### 演習の目的
読解本文にある「本発明は、磁気記録媒体の消磁装置及び消磁方法に関する。」という一文を英語に翻訳してください。

### 読解本文
####
説明

磁気記録媒体の消磁装置及び消磁方法

【課題】消磁効率が良好で簡単な構成の磁気記録媒体の消磁装置及び消磁方法を提供する。
【解決手段】複数の永久磁石を列状に配設した一対の永久磁石列3a、3bと、磁気記録媒体1が当接して走行するガイド1とを備え、一対の永久磁石列3a、3bは対向して配置しており、一対の永久磁石列3a、3bを形成する前記各永久磁石の磁極は、永久磁石列3a、3bの列方向において磁場の方向が繰り返し反転する交番磁場を形成するように配置されており、一対の永久磁石列3a、3bは、磁気記録媒体1の搬送方向の上流側から下流側に向かうにつれて、一対の永久磁石列3a、3bの間隔が大きくなるように配置されている。

【発明の詳細な説明】
【技術分野】
【0001】
本発明は、磁気記録媒体の消磁装置及び消磁方法に関する。
####
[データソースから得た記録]
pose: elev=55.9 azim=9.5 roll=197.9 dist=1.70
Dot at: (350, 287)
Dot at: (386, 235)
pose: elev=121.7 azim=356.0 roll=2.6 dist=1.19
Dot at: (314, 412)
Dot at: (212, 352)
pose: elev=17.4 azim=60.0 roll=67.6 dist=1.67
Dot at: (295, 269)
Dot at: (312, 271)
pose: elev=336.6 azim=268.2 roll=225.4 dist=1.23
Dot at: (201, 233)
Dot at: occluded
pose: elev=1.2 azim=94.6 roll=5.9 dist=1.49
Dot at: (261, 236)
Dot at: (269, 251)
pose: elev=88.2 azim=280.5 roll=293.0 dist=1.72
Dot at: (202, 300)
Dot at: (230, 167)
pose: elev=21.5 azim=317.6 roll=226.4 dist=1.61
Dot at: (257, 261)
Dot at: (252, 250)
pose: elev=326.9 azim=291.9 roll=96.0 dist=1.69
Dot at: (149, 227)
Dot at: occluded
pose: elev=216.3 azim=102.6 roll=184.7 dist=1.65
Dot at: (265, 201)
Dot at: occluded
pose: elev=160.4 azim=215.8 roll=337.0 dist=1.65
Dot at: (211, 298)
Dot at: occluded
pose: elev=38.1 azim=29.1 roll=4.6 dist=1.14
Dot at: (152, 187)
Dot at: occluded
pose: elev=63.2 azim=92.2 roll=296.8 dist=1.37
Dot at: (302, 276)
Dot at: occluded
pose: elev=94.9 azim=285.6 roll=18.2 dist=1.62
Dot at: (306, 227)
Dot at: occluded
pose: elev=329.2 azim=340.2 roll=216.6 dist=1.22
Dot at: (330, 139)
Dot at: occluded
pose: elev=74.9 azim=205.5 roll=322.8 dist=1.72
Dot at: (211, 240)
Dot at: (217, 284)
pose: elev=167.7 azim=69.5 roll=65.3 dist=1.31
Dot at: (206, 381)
####
### 演習の解答
The present invention relates to a demagnetizing device and a demagnetizing method for a magnetic recording medium.